Brief 1: In the KVM page-fault debugging excerpt, which counter is said to be the only real one incrementing?
Brief 2: Write a continuation of the KVM page-fault debugging excerpt, beginning right after its final sentence.

Page text:

It looks like pf_taken is the only real one incrementing:
# cd /sys/kernel/debug/kvm/353228-12
# tail -n1 pf*; sleep 5; ; echo "======"; tail -n1 pf*
==> pf_emulate <==
12353
==> pf_fast <==
56
==> pf_fixed <==
27039604264
==> pf_guest <==
0
==> pf_mmio_spte_created <==
12353
==> pf_spurious <==
2348694
==> pf_taken <==
74486522452
======
==> pf_emulate <==
12353
==> pf_fast <==
56
==> pf_fixed <==
27039604264
==> pf_guest <==
0
==> pf_mmio_spte_created <==
12353
==> pf_spurious <==
2348694
==> pf_taken <==
74499574212
# tail -n1 *tlb*; sleep 5; echo "======"; tail -n1 *tlb*
==> remote_tlb_flush <==
1731549762
==> remote_tlb_flush_requests <==
3092024754
==> tlb_flush <==
8203297646
======
==> remote_tlb_flush <==
1731549762
==> remote_tlb_flush_requests <==
3092024754
==> tlb_flush <==
8203297649
Are you able to run modified host kernels? If so, the easiest next step, assuming
stack traces don't provide a smoking gun, would be to add printks into the page
fault path to see why KVM is retrying instead of installing a SPTE.

Data provided:
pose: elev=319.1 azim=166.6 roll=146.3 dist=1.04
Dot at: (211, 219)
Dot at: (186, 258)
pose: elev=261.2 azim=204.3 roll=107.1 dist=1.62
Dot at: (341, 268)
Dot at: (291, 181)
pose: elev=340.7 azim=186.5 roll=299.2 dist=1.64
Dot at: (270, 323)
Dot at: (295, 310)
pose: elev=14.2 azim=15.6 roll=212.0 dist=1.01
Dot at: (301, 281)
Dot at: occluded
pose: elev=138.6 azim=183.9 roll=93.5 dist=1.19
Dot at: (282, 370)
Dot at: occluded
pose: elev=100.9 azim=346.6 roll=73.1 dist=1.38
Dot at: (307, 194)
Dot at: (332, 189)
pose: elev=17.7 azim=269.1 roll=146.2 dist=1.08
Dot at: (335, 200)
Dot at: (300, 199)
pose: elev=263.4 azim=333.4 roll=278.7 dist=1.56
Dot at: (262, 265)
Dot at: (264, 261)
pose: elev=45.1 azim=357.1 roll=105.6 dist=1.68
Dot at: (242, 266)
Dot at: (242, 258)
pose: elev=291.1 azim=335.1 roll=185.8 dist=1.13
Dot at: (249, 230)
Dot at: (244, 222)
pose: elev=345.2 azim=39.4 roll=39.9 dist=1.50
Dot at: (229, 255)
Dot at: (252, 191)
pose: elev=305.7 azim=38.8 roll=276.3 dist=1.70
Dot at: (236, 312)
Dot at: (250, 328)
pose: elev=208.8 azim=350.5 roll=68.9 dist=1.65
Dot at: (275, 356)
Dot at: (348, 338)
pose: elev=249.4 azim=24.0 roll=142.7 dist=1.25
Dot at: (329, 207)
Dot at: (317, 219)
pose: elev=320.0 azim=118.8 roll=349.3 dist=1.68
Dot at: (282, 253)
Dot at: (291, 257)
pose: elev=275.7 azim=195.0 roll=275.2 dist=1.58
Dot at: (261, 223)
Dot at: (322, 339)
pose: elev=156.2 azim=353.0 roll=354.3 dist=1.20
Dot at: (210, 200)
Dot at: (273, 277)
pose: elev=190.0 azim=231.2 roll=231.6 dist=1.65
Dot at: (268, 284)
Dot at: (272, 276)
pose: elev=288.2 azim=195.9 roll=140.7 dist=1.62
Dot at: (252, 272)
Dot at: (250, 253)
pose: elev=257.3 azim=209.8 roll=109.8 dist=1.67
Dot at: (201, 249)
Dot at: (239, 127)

Response area 1: pf_taken

Response area 2:
We can, but it can take quite some time from when we do the update to
actually seeing results. This problem is inconsistent at best, and even
though we're seeing it a ton of times a day, it's can show up anywhere.
Even if we rolled it out today, we'd still be looking at weeks/months
before we had any significant number of machines on it.